(Ilustración: Giovanni Tazza)
(Ilustración: Giovanni Tazza)
Santiago Roncagliolo

En los años ochenta, Canal 2 transmitía los sábados por la noche cuentos de terror de Edgar Allan Poe, adaptados el cine por Roger Corman. Yo disfrutaba esas películas cuando salían mis padres, solo en la oscuridad, temblando si el escalofriante Vincent Price enloquecía bajo el maleficio de su gato negro, o traicionaba a su amigo para sepultarlo vivo en las húmedas profundidades de una alcantarilla. También me gustaban los capítulos sobrenaturales de “La hora macabra”. Claro que podía ver “La serie rosa” o “Cine pícaro”, aquellas entrañables ficciones eróticas que hoy resultan de una inocencia casi infantil. Pero yo era más de asustarme.

Como una droga, el pánico va perdiendo efecto conforme se abusa de él. El fin de la infancia se llevó consigo los miedos más imaginativos –a la oscuridad, a los asesinatos enmascarados, a los monstruos con cara de sapo– y el propio género de terror se fue agotando, asfixiado entre películas sobre mutilaciones en campamentos adolescentes y secuelas ad infinitum de “Pesadilla en Elm Street”. Sin embargo, de vez en cuando llega a la cartelera alguna nueva joya que me devuelve las dosis de espanto de los viejos tiempos. La última: “El legado del diablo” (Hereditary).

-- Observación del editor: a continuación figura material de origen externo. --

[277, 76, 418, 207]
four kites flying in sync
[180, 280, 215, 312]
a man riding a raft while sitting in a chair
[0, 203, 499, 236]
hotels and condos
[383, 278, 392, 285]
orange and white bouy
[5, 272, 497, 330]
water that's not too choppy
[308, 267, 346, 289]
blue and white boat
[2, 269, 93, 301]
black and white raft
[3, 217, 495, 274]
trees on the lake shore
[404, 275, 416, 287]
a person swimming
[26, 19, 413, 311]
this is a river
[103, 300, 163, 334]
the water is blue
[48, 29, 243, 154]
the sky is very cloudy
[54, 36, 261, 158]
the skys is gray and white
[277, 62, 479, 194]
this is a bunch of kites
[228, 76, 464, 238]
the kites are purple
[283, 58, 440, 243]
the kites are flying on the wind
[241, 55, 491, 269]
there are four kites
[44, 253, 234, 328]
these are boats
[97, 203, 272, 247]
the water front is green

“El legado del diablo” se toma su tiempo para comenzar. En vez de pretender engancharnos con vulgares despliegues de efectos especiales o chorros de sangre, pone en escena el drama de una familia con antecedentes de enfermedad mental, enfrentando el luto por la muerte de la abuela. Las soberbias actuaciones de un Gabriel Byrne contenido y tenso, y de la australiana Toni Collette, que fabrica siniestras miniaturas sobre su pasado familiar, nos invitan a asomarnos al abismo de la locura y la pérdida. Y solo cuando ya nos hemos conmovido con el drama de estos personajes, con sus errores y sus culpas, se rebela la bestia que la trama lleva en sus entrañas. Pero entonces, ya es demasiado tarde para huir.

Las buenas películas de terror canalizan los miedos de sus sociedades. Las películas de invasiones extraterrestres de los años cincuenta encarnaban el miedo del imaginario popular a esa raza extraña y hostil que eran los comunistas durante la caza de brujas macartista. Las modernas películas de zombis, desde “28 días después” hasta “Guerra mundial Z”, convirtieron a los seres de ultratumba en infectados por un virus contagioso, precisamente en el momento en que la gripe aviar, la vaca loca y el ébola ponían los pelos de punta al mundo.

Del mismo modo, “El legado del diablo” mete el dedo en la llaga de nuestras herencias familiares, esa parte de nuestros padres y abuelos que permanece viva en nosotros, esa sección de nuestra identidad que no podemos controlar. Y para mayor verosimilitud, emplea con maestría la misma ambigüedad que Polanski ensayó en aquel clásico del horror llamado “El bebé de Rosemary”: ¿Asistimos a la historia desde unos ojos extraños y objetivos o desde la mirada de los protagonistas? Dicho de otra manera: ¿es que el diablo se está abalanzando sobre los personajes para poseerlos? ¿O es que ellos están sufriendo brotes esquizofrénicos? Esta última posibilidad da más miedo, porque podría pasarnos a nosotros.

Consumimos historias para añadir vida a nuestra vida, para experimentar emociones que nos niega el gris cotidiano. Y el miedo es nuestra emoción más primitiva y esencial, la más animal, junto con el deseo. “El legado del diablo” nos enfrenta por eso a nuestras zonas oscuras, a la parte que no queremos ver de nosotros mismos. Y, a la vez, nos recuerda el placer de sentarnos ante una pantalla para acelerar nuestras pulsaciones y echarnos a temblar.